E este, no CPP de 1987, distinguiu as «provas obtidas mediante tortura, coacção ou, em geral, ofensa da integridade física ou moral das pessoas» (art. 126º.1 do CPP) das «provas obtidas mediante intromissão na vida privada, no domicílio, na correspondência ou na telecomunicações» (nº. 2).
Aquelas - em que os meios de obtenção da prova ofendiam «interesses individuais que contendem directamente com a garantia da dignidade humana» - considerou-as absolutamente nulas. Mas já «admitiu» (art. 125º) as demais - por não contenderem directamente com a garantia da dignidade da pessoa - quando obtidas «com o consentimento do titular» ou, mesmo sem este, nos «casos previstos na lei» (art. 126º.2).
É certo que estas «são igualmente nulas» (também, por isso, «não podendo ser utilizadas») quando, «ressalvados os casos previstos na lei» (15), forem «obtidas sem o consentimento do respectivo titular».
Mas se assim é quanto às provas directamente obtidas por «métodos proibidos» (que «são nulas, não podendo ser utilizadas»), já - «perante interesses individuais que não contendam directamente com a garantia da dignidade da pessoa» - «poderá eventualmente vir a reconhecer-se a admissibilidade de provas consequenciais à violação da proibição de métodos de prova».
Em tal hipótese, a circunscrita invalidação (ou inutilização) da prova (directamente) obtida poderá satisfazer os interesses (de protecção constitucional da privacidade das conversações ou comunicações telefónicas, sem afectação do conteúdo essencial do correspondente preceito constitucional) decorrentes da proibição do art. 126º.3 do CPP.
Pois que a optimização dos interesses em conflito (aqueles, por um lado, e os de «um eficaz funcionamento do sistema de justiça penal», por outro) poderá demandar - ante a (estrita) «necessidade» de protecção «proporcionada» dos últimos (também eles «juridicamente protegidos por essenciais à vida comunitária») - a conjugação (ou «concordância prática») de ambos em termos de «criação e conservação de uma ordem na qual uns e outros ganhem realidade e consistência».
Ora, será justamente no âmbito dos efeitos à distância dos «métodos proibidos de prova» que se poderá dar consistência prática a essa distinção entre os métodos previstos no nº. 1 do art. 126º e os previstos no nº. 3, pois que, enquanto os meios radicalmente proibidos de obtenção de provas (16) inutilizará - expansivamente - as provas por eles directa e indirectamente obtidas, já deverá ser mais limitado - em função dos interesses conflituantes (17) - o efeito à distância da «inutilização» das provas imediatamente obtidas através dos demais meios proibidos de obtenção de provas (ofensivos não do «valor absoluto da dignidade do homem», mas de «interesses individuais não directamente contendentes com a garantia da dignidade da pessoa», como a «intromissão sem consentimento do respectivo titular» na «vida privada», «no domicílio», na «correspondência» ou nas «telecomunicações») (18).

* [Conjunto de exercícios]
[1] Reproduza, por favor, o trecho do excerto sobre provas proibidas que começa com as palavras que contêm "Em tal hipótese, a" e termina com "126º.3 do CPP.".
[2] Responda com base no excerto sobre provas proibidas:
(a) De que ano é o CPP mencionado na primeira frase?
(b) Que artigo do CPP é indicado como aquele que «admitiu» as demais provas?
(c) Qual é o funcionamento eficaz cujos interesses são postos em conflito com os da privacidade?

* [Dados fornecidos]
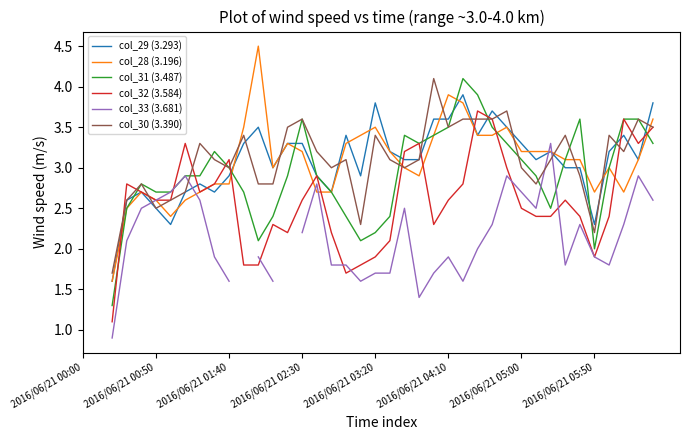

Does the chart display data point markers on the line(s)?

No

...

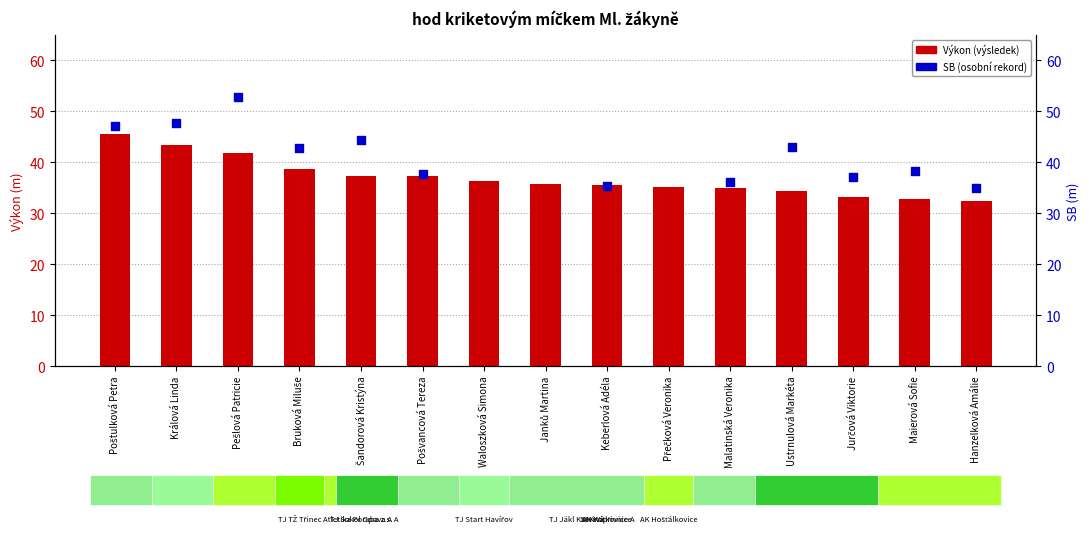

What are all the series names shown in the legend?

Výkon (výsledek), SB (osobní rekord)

* [Respostas por tarefa]
[1]
Em tal hipótese, a circunscrita invalidação (ou inutilização) da prova (directamente) obtida poderá satisfazer os interesses (de protecção constitucional da privacidade das conversações ou comunicações telefónicas, sem afectação do conteúdo essencial do correspondente preceito constitucional) decorrentes da proibição do art. 126º.3 do CPP.

[2]
(a) 1987.
(b) O art. 125º.
(c) O funcionamento do sistema de justiça penal.